#### SELECTED EXTRACT:
Buid a bigdata storage and processing system for analizing Vietnam job data from recruitment websites Careerlink, Careerbuilder, TopCV,... Data is crawled by Scrapy and processed using Spark streaming. Spark cluster created inside Docker.
Data crawled from 2 websites Careerbuilder and Careerlink by Scrapy is written to a Kafka cluster. Then spark streaming job subcribe to these topic to read data and make processing. After that, data will be written to Mongodb container for further purposes. Kafka, Spark, Mongodb are created in containers running on Docker
- Install all requirement libraries
pip install -r requirements.txt
-
Download Docker desktop Docker desktop
-
Build spark cluster, kafka and mongodb containers
docker-compose up
- Check spark cluster web ui on "localhost:8080"

(Bounding boxes with keypoints)
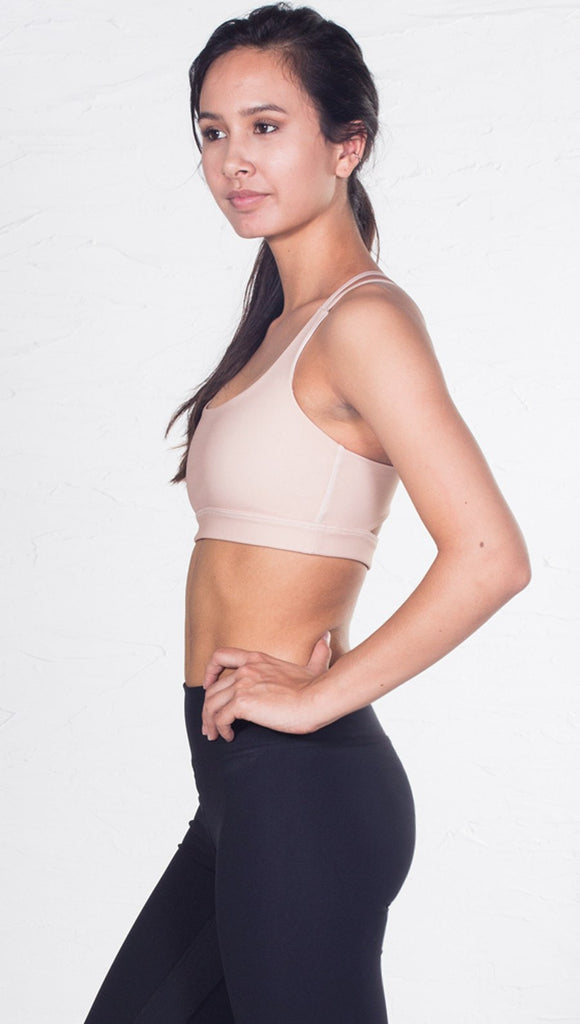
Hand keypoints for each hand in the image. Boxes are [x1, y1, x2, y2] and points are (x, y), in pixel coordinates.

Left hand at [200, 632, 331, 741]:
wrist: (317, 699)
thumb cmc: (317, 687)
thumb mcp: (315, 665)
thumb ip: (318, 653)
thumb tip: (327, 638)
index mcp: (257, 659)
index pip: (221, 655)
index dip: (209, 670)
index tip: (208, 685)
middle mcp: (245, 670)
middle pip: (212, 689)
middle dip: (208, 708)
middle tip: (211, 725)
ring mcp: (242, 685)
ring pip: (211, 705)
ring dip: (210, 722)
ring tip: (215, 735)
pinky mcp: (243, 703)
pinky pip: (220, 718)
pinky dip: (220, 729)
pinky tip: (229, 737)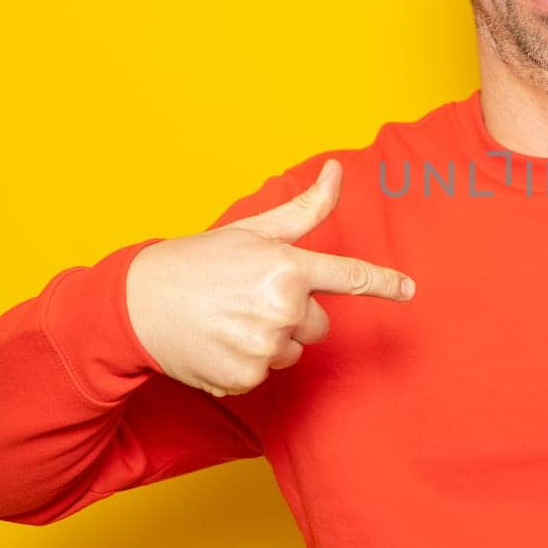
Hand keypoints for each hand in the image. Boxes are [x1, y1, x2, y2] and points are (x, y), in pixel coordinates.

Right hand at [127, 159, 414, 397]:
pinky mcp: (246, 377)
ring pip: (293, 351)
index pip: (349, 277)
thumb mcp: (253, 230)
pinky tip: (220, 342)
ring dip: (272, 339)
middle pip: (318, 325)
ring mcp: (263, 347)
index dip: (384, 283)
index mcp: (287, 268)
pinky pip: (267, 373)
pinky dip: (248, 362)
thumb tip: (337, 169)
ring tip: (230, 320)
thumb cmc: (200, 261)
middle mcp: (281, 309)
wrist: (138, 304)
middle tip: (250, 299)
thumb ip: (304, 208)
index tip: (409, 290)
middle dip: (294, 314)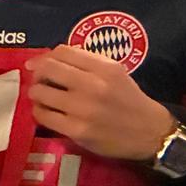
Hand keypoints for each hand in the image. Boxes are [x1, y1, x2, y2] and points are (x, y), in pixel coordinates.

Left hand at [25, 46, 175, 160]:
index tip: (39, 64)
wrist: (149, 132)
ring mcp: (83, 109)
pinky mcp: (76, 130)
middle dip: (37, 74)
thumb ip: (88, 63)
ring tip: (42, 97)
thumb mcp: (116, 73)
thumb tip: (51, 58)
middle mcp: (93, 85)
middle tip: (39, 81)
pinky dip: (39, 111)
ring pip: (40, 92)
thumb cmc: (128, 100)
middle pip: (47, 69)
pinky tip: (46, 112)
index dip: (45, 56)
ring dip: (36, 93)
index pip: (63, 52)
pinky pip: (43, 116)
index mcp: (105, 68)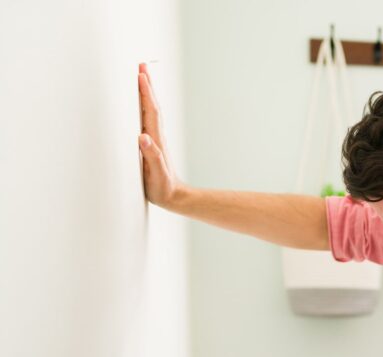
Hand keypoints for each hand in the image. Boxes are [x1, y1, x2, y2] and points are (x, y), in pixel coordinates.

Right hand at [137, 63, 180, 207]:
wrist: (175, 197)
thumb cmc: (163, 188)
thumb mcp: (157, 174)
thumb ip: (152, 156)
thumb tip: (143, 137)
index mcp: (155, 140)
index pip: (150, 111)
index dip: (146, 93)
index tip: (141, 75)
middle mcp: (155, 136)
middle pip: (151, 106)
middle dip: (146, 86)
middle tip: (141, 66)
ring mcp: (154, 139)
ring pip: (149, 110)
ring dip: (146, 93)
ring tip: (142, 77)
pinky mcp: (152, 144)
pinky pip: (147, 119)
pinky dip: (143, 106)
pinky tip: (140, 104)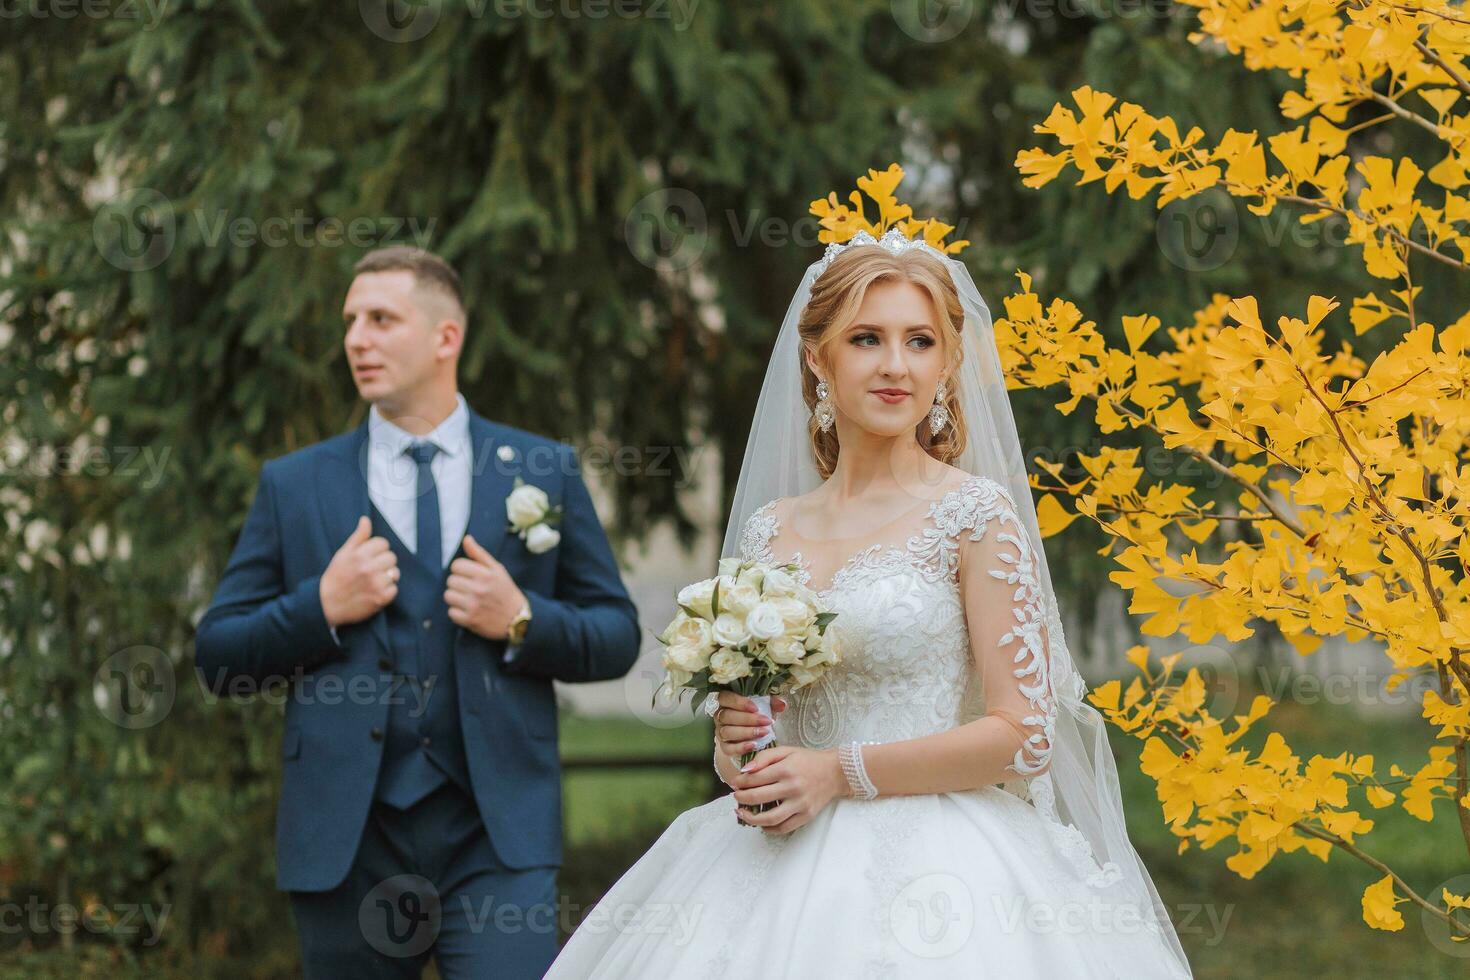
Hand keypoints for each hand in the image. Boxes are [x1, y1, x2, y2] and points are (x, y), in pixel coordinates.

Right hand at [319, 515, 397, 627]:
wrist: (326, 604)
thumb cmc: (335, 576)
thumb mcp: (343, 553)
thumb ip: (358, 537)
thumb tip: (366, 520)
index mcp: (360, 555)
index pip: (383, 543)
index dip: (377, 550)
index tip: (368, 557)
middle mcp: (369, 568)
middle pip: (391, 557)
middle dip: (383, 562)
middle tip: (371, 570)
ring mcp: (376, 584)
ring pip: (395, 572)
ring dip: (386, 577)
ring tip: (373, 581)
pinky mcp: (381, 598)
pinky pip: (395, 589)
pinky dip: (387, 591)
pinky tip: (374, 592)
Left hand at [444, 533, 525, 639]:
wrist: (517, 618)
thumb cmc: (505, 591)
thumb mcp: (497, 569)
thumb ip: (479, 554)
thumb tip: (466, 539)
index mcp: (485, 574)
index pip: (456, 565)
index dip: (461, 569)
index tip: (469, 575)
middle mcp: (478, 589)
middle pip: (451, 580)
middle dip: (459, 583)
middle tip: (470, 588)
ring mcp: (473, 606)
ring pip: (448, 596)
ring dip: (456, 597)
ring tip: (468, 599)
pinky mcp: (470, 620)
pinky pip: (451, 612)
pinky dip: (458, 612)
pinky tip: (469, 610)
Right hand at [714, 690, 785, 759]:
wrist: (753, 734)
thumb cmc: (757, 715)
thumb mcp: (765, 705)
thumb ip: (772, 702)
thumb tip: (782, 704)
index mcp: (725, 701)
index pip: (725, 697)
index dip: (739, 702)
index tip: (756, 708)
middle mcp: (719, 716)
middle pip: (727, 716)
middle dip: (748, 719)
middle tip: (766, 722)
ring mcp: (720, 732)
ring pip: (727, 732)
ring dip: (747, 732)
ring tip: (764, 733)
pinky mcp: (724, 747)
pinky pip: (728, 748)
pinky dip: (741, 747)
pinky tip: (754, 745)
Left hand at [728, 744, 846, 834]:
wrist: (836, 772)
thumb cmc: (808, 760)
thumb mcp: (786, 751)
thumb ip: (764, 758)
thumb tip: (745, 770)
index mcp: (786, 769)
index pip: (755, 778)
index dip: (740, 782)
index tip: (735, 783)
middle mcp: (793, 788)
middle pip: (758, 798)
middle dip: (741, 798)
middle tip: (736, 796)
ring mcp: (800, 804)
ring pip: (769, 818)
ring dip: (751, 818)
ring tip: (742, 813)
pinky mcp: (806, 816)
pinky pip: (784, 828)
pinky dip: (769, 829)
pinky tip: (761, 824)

#### WHAT YOU WILL DO:
Answer these questions about the job data system text above:
(a) Which tool crawls the data?
(b) Where is the data written after the Spark streaming job processes it?
(c) At what address can the Spark cluster web UI be checked?

#### EXERCISE RESPONSE:
(a) Scrapy
(b) To a Mongodb container
(c) localhost:8080